Last year, Kenny’s insurance company directed him to a public clinic for a physical and some blood work. What he didn’t notice was that a private lab company had a contract with the clinic ― and that lab wasn’t in his plan’s network. He got a bill for $600.

“It’s so scammy,” he said. “I felt abandoned by my insurance company.”

He successfully sued the clinic and got the $600 back, but he refuses to turn the money over the lab: “I told them to fuck off.”

In the meantime, Kenny is taking his chances and hoping he won’t experience any costly health problems. And he’s spending the money that would’ve gone to health insurance on Facebook ads against President Donald Trump’s reelection.

Sheila Tyson, Birmingham, Alabama

The Affordable Care Act came along at just the right time for Sheila Tyson, who faced insurmountable medical bills after she got a liver transplant in 2013. She was too sick to work, so she lost her job and the insurance that went with it, and she couldn’t afford to pay for her own policy. Obamacare subsidies changed that.

“It helped me at a time that I truly needed it, simply because otherwise, I would not have been able to maintain my basic needs,” said Tyson, now 64. Five years ago, Tyson spoke to HuffPost about her fears that the Supreme Court would take away her health insurance subsidies, leaving her destitute and possibly homeless.
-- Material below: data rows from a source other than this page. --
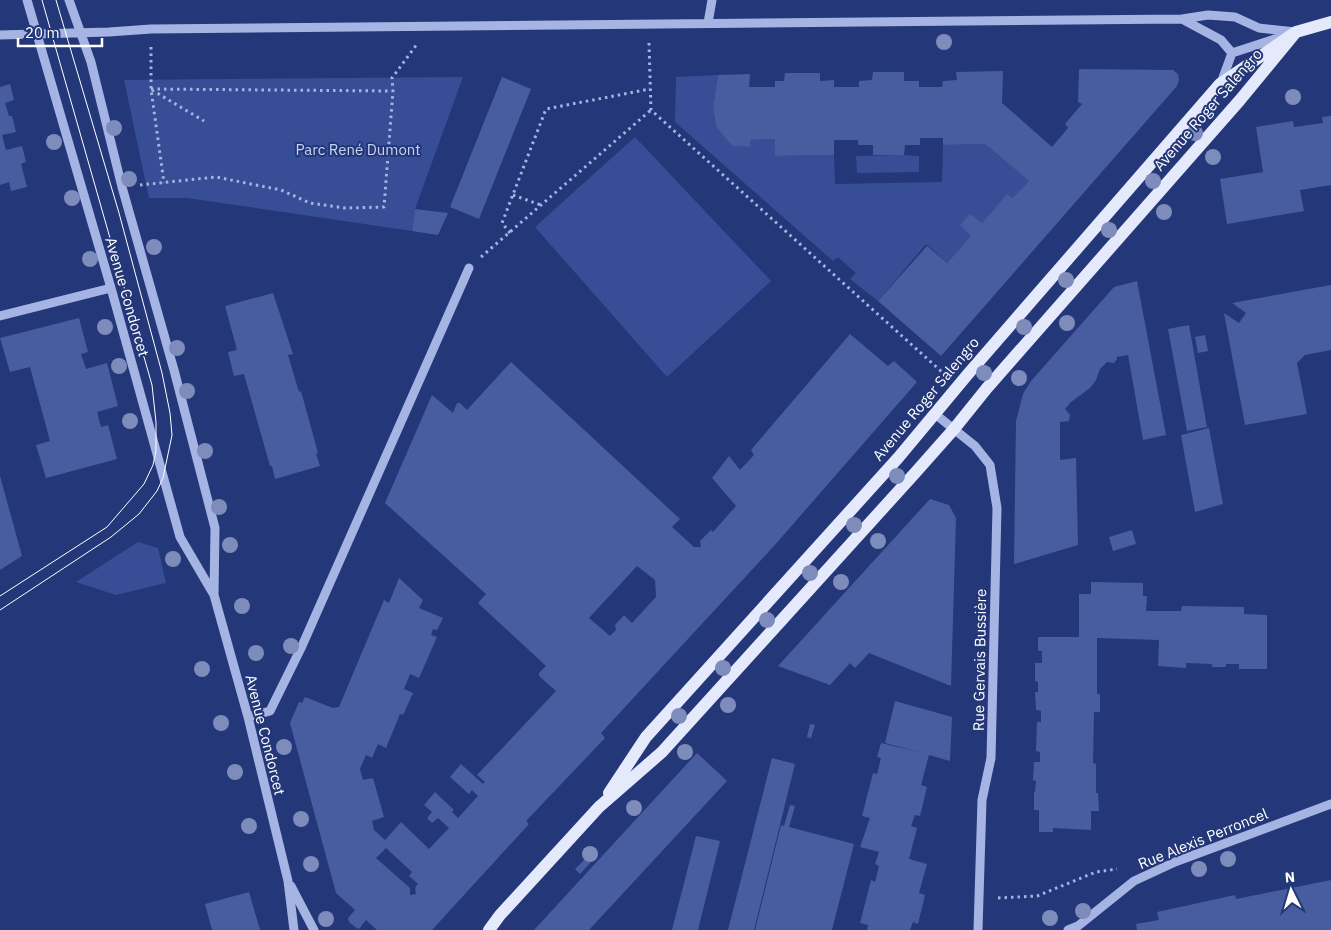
<svg xmlns="http://www.w3.org/2000/svg" width="1331" height="930" font-family="'IBM Plex Sans',sans-serif">
<rect width="100%" height="100%" fill="#243778"/>
<path fill="#374e96" d="M718 75 713 107 716 126 725 138 734 146 750 147V140L775 139V156L834 155 835 184 942 182 943 145 985 144 1029 181 1012 198 1007 194 982 223 970 215 971 236 947 263 926 244 878 301 850 279 856 273 838 257 833 261 675 122 676 77Z
M463 77 415 209 412 231 187 198H149L124 80Z
M635 137 771 281 667 377 535 227Z
M903 155 919 156V172L857 173 856 156Z
M138 542 158 548 166 583 116 595 76 582Z"/>
<path fill="#485da0" fill-rule="evenodd" d="M1079 69 1173 70 1178 74 1179 80 1177 86 941 356 878 301 927 246 947 263 971 236 960 225 970 214 982 223 1007 194 1012 198 1029 181 985 144 943 145V138H920V145H905L904 155H873V145H858V140H834V155L775 156V139L750 140V147L733 146 725 138 716 126 713 107 718 75 750 74 749 87H775V81H784L785 73H820V81L834 80V87H859V81L872 80 873 72H904V81H919V87H942L943 81 957 80 956 72 1003 71 1002 103 1052 147 1068 128 1065 124 1082 104 1078 102Z
M502 77 531 89 479 219 450 207Z
M10 84 14 100 5 103 9 116H12L16 132 2 135 6 150 22 146 26 162 21 164 27 187 11 191 9 182 0 185V87Z
M1331 116V185L1300 190 1304 211 1227 224 1220 179 1263 172 1256 127 1293 121 1294 127 1323 123 1322 117Z
M415 209 448 213 438 235 412 231Z
M1137 281 1166 435 1143 440 1128 355 1117 357V359L1114 363 1107 362 1100 369 1096 380 1090 388 1071 402 1065 409 1070 415 1069 421 1060 422V460L1076 458 1078 545 1014 564 1016 421 1023 394 1031 381 1114 287Z
M1331 285V350L1305 355 1297 363 1307 414 1245 425 1224 313 1239 323 1246 313 1232 303Z
M273 293 293 354 288 355 299 392 301 391 318 453 316 454 320 466 275 479 272 466H270L244 374 234 376 228 352 237 350 225 306Z
M79 318 88 352 81 354 86 369 107 363 118 406 97 412 101 427 108 425 117 459 46 478 36 445 50 441 30 367 10 372 0 338Z
M1189 325 1207 427 1187 431 1168 329Z
M850 334 888 366 894 361 917 382 774 546 601 733 605 738 526 821 529 824 432 930H377L366 920 359 929 355 927 349 922 348 918 355 910 336 893 290 723 299 702 302 703 305 697 333 708 339 707 384 600 389 603 399 578 423 600 419 608 443 618 437 630 433 629 431 635 437 637 419 678 410 674 404 689 413 693 403 715 400 714 386 748 378 744 372 758 366 755 360 769 363 780 373 778 384 817 372 821 374 830 385 840 401 822 429 849 449 828 438 818 432 823 427 818 432 812 424 805 435 792 454 810 452 812 458 818 478 796 472 790 469 794 450 777 461 764 483 784 485 782 477 775 556 691 539 676V673L546 666 478 603 486 594 385 503 432 395 453 413 457 403H460L467 410 511 362 680 519 672 527 694 547H701L700 541 711 530 713 532 736 506 712 478 729 456 740 470 754 455 751 450ZM637 566 655 580 656 597 632 623 624 615 615 625 616 630 610 636 589 618ZM386 848 412 872 409 876 418 884 415 888 416 894 410 895V888L376 858Z
M1205 335 1208 351 1198 353 1195 337Z
M1209 428 1223 504 1195 512 1181 435Z
M0 476 22 556 0 570Z
M930 499 949 505 956 518 951 686 869 653 855 668 850 663 830 685 778 666Z
M1132 530 1136 544 1113 551 1109 537Z
M1091 582 1143 583V596H1147L1146 611H1181L1182 606 1244 607V614L1267 615V669H1239V664H1226V667H1212V664L1186 663V668L1158 666 1159 640 1097 638V694H1100V712H1094L1093 763 1096 764V793H1098L1099 811H1091V830L1053 828V832H1039V810H1034V792H1035L1036 781 1033 780 1034 762H1040V752L1036 751 1037 722H1041V711L1036 710 1035 692H1038V682L1035 681V663H1042V651H1038V637H1079V594H1091Z
M895 701 952 717 950 761 929 755 921 785 927 787 920 816 915 815 911 826 917 828 909 859 927 864 919 893 925 895 918 924 913 922 910 930H867L868 925 860 923 871 880 875 882 879 866 875 864 879 852 860 847 870 818 862 816 873 773 877 774 881 758 877 757 881 743 922 753 885 743Z
M810 724 815 725 811 738 807 737Z
M697 753 727 781 589 930H534Z
M772 758 795 764 754 930H728Z
M790 805 795 806 789 827 854 844 832 930H755L781 825 784 826Z
M696 836 720 841 698 930H672Z
M586 858 591 862 580 874 575 869Z
M1331 880V930H1137L1136 924 1159 920 1157 912 1235 895 1236 899Z
M249 892 260 930H212L205 904Z"/>
<g fill="none" stroke-linecap="round" stroke-linejoin="round">
<path stroke="#a6b4e4" stroke-width="3" stroke-dasharray="2.5 4" stroke-linecap="butt" d="M649 43 651 110 942 372
M151 47V89L164 183
M151 89 393 91
M152 90 204 121
M140 185 216 177 281 190 310 203 345 208 384 207 393 91 392 78 417 44
M513 195 541 205
M510 233 502 223 546 109 650 89
M481 257 651 110
M998 898 1037 896 1096 872 1117 869"/>
<path stroke="#a6b4e4" stroke-width="9" d="M27 0 111 288 180 537 214 595 248 717 288 881 294 930
M69 0 91 62 122 187 174 370 215 528 214 595
M1182 19 1221 40 1232 53 1284 36
M708 23 712 0
M0 35 109 32 151 29 1182 19 1208 15 1235 17 1259 28 1296 32
M1221 83 1232 53
M0 316 111 288
M935 414 975 446 990 465 997 508 991 758 982 800 978 930
M248 717 270 711 302 646 469 268
M291 886 314 930
M1068 930 1078 926 1134 881 1175 862 1331 804"/>
<path stroke="#e5e9fc" stroke-width="12" d="M609 793 646 737 898 458 968 374 1220 84 1296 32 1331 22
M489 930 500 915 599 807 662 752 915 473 954 429 987 388 1240 100 1296 32"/>
<path stroke="#fff" stroke-width="1" d="M0 596 107 527 144 484 153 465 156 451V422L152 385 42 0
M0 610 111 537 139 514 157 491 163 478 172 435 170 413 162 373 119 213 56 0"/>
</g>
<g fill="#7e8cbc">
<circle cx="944" cy="42" r="8"/>
<circle cx="1293" cy="97" r="8"/>
<circle cx="114" cy="128" r="8"/>
<circle cx="1195" cy="133" r="8"/>
<circle cx="54" cy="142" r="8"/>
<circle cx="1213" cy="157" r="8"/>
<circle cx="129" cy="179" r="8"/>
<circle cx="1153" cy="181" r="8"/>
<circle cx="72" cy="198" r="8"/>
<circle cx="1164" cy="212" r="8"/>
<circle cx="1109" cy="230" r="8"/>
<circle cx="154" cy="247" r="8"/>
<circle cx="90" cy="259" r="8"/>
<circle cx="1066" cy="280" r="8"/>
<circle cx="1067" cy="323" r="8"/>
<circle cx="105" cy="327" r="8"/>
<circle cx="1024" cy="327" r="8"/>
<circle cx="177" cy="348" r="8"/>
<circle cx="119" cy="366" r="8"/>
<circle cx="984" cy="373" r="8"/>
<circle cx="1019" cy="378" r="8"/>
<circle cx="187" cy="391" r="8"/>
<circle cx="130" cy="421" r="8"/>
<circle cx="205" cy="451" r="8"/>
<circle cx="897" cy="476" r="8"/>
<circle cx="219" cy="507" r="8"/>
<circle cx="854" cy="525" r="8"/>
<circle cx="878" cy="541" r="8"/>
<circle cx="230" cy="545" r="8"/>
<circle cx="173" cy="559" r="8"/>
<circle cx="810" cy="573" r="8"/>
<circle cx="841" cy="582" r="8"/>
<circle cx="242" cy="606" r="8"/>
<circle cx="767" cy="620" r="8"/>
<circle cx="291" cy="646" r="8"/>
<circle cx="256" cy="653" r="8"/>
<circle cx="723" cy="668" r="8"/>
<circle cx="202" cy="669" r="8"/>
<circle cx="728" cy="705" r="8"/>
<circle cx="679" cy="716" r="8"/>
<circle cx="221" cy="723" r="8"/>
<circle cx="284" cy="747" r="8"/>
<circle cx="685" cy="752" r="8"/>
<circle cx="235" cy="772" r="8"/>
<circle cx="634" cy="808" r="8"/>
<circle cx="301" cy="819" r="8"/>
<circle cx="249" cy="826" r="8"/>
<circle cx="590" cy="854" r="8"/>
<circle cx="1228" cy="859" r="8"/>
<circle cx="311" cy="864" r="8"/>
<circle cx="1199" cy="869" r="8"/>
<circle cx="1083" cy="911" r="8"/>
<circle cx="1050" cy="918" r="8"/>
<circle cx="326" cy="919" r="8"/>
</g>
<g text-anchor="middle" stroke-width="4" stroke-linejoin="round" paint-order="stroke">
<g font-size="15" fill="#fff" stroke="#243778">
<text transform="translate(1208 110) rotate(-49)" y="5">Avenue Roger Salengro</text>
<text transform="translate(127 297) rotate(74)" y="5">Avenue Condorcet</text>
<text transform="translate(926 399) rotate(-50)" y="5">Avenue Roger Salengro</text>
<text transform="translate(980 660) rotate(-89)" y="5">Rue Gervais Bussière</text>
<text transform="translate(265 735) rotate(76)" y="5">Avenue Condorcet</text>
<text transform="translate(1203 839) rotate(-22)" y="5">Rue Alexis Perroncel</text>
</g>
<g font-size="15" fill="#c8d2f3" stroke="#243778">
<text x="358" y="155">Parc René Dumont</text>
</g>
</g>
<g transform="translate(1291 890) rotate(355)" stroke="#243778" stroke-width="4" paint-order="stroke">
<path d="M0-4L9 19L0 12L-9 19Z" fill="#ffffff"/>
<text y="-8" font-size="14" font-weight="bold" text-anchor="middle" fill="#ffffff">N</text>
</g>
<path d="M18 38v8h84v-8" fill="none" stroke="#ffffff" stroke-width="2.5"/>
<text x="25" y="38" font-size="15" fill="#ffffff" stroke="#243778" stroke-width="4" paint-order="stroke">20 m</text>
</svg>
Tyson is doing much better now. Her health is stable and, after two years of unemployment, she’s now working at a hospital. That job has excellent health benefits, she said, which means she doesn’t need assistance from ACA programs. But she understands very well that others do.
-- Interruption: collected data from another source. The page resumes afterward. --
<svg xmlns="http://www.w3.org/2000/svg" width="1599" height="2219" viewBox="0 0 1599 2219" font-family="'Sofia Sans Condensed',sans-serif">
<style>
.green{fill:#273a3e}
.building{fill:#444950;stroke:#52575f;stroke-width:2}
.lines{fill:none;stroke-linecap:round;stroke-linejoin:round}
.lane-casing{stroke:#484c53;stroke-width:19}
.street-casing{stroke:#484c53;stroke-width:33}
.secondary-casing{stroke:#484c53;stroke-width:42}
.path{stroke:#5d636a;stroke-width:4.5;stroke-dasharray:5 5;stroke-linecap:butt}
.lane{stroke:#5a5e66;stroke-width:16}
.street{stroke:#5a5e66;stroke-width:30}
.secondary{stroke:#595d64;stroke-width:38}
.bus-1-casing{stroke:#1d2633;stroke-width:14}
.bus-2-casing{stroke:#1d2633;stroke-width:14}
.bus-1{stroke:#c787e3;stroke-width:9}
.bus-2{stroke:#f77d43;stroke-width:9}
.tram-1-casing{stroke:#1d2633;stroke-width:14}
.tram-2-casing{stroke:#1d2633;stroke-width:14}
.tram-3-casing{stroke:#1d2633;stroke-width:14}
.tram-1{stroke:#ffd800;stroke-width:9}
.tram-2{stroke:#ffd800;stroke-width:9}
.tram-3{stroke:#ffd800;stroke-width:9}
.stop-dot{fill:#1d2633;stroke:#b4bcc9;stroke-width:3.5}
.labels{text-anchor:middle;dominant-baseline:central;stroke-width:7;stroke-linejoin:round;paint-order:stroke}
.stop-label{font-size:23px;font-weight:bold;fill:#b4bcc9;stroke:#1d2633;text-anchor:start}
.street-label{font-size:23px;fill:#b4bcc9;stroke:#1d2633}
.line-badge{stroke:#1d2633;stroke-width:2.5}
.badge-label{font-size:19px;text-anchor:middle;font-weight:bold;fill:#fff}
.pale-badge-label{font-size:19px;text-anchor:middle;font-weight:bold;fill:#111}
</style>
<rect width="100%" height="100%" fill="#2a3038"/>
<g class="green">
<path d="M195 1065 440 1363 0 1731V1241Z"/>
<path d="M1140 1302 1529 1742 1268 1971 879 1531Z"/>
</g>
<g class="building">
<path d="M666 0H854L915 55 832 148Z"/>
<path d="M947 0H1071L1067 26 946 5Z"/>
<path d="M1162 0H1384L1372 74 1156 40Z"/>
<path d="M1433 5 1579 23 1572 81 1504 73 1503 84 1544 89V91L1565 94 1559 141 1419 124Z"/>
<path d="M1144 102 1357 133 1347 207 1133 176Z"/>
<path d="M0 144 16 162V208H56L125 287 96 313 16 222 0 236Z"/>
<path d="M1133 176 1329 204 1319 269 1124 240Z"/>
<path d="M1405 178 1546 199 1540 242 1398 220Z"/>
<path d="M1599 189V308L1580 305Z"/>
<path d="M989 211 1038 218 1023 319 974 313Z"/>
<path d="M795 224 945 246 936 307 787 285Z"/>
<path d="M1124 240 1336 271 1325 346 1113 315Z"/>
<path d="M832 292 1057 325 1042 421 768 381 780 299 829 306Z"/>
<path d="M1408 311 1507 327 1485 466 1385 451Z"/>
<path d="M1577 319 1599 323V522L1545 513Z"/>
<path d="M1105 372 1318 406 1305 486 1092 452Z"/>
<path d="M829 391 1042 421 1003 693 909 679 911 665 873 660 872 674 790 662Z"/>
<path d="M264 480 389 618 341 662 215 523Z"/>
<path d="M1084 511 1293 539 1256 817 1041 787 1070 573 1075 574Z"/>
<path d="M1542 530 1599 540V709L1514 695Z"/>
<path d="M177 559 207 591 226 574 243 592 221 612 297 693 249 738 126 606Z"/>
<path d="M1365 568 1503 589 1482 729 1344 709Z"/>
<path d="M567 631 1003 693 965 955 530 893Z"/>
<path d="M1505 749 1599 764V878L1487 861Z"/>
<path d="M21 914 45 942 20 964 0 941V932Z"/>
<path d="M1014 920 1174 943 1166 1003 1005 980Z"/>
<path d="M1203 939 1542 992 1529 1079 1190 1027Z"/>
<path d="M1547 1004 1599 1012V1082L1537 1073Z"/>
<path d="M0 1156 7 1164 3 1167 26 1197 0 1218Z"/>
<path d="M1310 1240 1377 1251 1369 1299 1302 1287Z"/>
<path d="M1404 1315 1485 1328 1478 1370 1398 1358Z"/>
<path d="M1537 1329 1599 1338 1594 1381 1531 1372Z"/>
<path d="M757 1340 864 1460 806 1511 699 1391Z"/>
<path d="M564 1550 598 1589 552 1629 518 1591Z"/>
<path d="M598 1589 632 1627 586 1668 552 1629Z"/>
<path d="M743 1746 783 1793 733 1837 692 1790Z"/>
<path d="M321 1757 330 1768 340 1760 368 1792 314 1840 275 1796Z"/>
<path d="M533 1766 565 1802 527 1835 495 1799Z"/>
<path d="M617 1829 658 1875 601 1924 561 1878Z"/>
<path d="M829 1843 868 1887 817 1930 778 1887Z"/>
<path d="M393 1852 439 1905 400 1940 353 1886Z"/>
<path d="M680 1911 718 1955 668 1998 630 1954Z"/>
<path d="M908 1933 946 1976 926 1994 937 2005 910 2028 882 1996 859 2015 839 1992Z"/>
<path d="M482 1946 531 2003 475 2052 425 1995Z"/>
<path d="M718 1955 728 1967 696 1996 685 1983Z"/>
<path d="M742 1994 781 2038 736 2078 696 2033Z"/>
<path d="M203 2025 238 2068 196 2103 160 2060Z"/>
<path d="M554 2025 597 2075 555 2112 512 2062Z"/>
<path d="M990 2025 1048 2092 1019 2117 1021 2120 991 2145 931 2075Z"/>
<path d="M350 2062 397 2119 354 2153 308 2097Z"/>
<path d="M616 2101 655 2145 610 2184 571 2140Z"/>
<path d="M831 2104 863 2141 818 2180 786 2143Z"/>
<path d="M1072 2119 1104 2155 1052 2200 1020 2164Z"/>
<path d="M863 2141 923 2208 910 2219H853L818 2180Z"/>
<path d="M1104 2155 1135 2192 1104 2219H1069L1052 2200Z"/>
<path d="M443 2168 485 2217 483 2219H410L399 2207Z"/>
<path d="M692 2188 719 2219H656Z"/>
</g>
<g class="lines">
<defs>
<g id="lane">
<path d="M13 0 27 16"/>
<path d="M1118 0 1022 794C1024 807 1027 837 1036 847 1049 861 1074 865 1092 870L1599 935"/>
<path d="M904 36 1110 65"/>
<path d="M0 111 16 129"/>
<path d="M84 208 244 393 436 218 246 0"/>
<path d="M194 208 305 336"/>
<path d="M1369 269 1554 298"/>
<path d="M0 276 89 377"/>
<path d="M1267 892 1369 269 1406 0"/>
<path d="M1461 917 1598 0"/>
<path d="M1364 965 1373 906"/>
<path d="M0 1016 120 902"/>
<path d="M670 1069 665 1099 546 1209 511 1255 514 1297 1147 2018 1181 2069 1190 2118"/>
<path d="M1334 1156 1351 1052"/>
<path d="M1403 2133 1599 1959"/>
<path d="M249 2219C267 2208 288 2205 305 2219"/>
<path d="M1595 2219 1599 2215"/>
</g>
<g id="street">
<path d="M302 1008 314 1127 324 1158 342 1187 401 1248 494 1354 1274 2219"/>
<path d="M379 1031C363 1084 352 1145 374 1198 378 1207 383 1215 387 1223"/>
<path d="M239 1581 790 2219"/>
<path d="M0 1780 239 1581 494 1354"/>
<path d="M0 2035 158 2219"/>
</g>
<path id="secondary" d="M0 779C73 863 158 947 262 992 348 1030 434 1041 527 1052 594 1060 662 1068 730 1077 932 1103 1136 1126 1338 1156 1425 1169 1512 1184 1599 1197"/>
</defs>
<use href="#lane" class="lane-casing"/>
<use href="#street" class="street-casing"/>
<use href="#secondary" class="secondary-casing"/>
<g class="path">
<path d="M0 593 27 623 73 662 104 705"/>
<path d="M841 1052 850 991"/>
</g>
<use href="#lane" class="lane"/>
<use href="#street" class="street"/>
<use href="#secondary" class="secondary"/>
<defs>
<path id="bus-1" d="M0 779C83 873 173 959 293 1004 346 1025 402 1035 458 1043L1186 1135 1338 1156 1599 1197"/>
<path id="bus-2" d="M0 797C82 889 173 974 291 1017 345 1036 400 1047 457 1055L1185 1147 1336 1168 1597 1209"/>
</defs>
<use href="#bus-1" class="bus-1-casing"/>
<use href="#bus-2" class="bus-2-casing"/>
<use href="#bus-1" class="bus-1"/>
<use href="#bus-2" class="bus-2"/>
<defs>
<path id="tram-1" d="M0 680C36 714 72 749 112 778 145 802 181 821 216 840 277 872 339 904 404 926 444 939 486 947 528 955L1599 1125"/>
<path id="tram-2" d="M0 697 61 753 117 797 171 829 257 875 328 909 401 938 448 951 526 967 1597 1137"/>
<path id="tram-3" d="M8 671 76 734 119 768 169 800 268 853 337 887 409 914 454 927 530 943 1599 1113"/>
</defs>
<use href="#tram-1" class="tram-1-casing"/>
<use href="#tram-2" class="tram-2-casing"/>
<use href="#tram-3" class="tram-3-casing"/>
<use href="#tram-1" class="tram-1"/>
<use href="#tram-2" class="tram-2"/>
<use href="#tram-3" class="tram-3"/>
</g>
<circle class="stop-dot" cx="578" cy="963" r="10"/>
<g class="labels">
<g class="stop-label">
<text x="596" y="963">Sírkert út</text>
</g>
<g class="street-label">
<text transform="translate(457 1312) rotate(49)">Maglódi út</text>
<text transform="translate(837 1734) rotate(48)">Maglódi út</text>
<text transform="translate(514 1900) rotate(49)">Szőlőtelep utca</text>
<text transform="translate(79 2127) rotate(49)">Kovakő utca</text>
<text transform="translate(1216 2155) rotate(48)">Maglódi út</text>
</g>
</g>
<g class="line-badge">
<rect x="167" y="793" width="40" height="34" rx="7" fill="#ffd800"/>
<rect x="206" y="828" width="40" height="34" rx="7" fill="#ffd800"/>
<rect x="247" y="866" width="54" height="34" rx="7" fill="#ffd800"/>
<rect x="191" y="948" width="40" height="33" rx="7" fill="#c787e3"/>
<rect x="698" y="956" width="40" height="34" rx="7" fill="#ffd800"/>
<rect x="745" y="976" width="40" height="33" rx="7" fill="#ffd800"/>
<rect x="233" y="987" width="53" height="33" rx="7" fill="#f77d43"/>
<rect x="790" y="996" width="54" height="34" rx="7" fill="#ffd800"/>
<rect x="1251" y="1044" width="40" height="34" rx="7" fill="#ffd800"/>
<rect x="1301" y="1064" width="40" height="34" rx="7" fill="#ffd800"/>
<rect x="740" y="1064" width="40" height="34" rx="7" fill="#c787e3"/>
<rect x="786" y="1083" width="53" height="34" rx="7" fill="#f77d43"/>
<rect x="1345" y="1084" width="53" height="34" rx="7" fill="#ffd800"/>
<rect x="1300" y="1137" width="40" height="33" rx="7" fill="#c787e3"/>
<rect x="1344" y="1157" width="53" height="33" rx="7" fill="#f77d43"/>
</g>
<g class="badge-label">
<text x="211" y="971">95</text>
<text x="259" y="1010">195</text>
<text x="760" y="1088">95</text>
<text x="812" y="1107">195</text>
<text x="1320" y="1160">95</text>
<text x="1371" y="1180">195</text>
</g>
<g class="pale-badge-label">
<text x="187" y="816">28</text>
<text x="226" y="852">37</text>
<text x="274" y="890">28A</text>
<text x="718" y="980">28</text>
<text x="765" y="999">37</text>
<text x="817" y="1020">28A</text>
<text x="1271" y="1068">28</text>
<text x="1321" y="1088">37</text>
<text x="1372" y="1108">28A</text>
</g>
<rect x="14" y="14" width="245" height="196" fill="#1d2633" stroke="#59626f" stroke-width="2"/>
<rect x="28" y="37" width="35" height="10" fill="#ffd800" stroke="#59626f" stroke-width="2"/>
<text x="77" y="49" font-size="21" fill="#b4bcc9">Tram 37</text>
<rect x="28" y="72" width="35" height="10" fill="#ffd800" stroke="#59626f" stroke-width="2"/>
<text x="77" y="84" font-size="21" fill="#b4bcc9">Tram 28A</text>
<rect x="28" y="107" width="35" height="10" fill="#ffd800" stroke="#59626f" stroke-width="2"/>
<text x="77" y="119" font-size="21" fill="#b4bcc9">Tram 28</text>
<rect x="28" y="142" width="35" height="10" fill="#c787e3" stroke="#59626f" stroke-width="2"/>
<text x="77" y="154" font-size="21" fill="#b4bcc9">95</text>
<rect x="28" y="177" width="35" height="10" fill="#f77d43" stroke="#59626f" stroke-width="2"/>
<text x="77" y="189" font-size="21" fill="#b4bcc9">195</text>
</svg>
“There are so many people, especially people in my situation — a life event happened and then you turn around and you’re uninsured at a time when you need to be insured, and there is no insurance,” she said. “It’s like a no-brainer that insurance should be granted to everyone.”

Jared Blitz, Seattle, Washington

When HuffPost interviewed Jared Blitz in 2015, he was facing double anxiety over the Supreme Court ruling to make his health insurance more expensive and planning ahead for a major heart procedure he needed to stay alive. Without coverage, it would have cost at least $200,000.

Blitz, now 37, was born with aortic valve stenosis, meaning one of his heart valves is too narrow. He had a replacement valve implanted in 1999 that was supposed to last 15 years, and time was running out to replace it.

Because he had a preexisting condition, Blitz couldn’t find insurance coverage before the ACA. Under the law, he was guaranteed access to coverage and even received a small subsidy to help make it more affordable. Before the ACA, he spent $15,000 a year on cardiology tests. By 2014, those costs were down to $4,000, including his monthly insurance premiums.

The insurance wasn’t perfect. Even with the subsidy, Blitz could only afford a mid-level Silver plan, which came with a $2,500 annual deductible. He also ran into glitches with the federal health insurance exchange and almost lost his subsidy.

Nevertheless, he said, what he got from the ACA was a huge help.

“It allowed me to breathe a little bit more and it didn’t make me worry as much,” he said. “Some of the anxiety disappeared, which is important when you have a chronic health condition. That alone, to me, was a lifesaver, even though it wasn’t great.”

And he never wound up needing that new heart valve. His doctors told him that his current valve has as many as five years of use left in it, so he still has time.

Blitz has health coverage from his employer now, but having lived through the insurance system that existed before the ACA, he knows how valuable affordable care can be for people like him.

“Everybody’s one paycheck away from being homeless and one paycheck away from putting themselves in a situation because of the way this country is run,” he said. “It’s unsustainable.”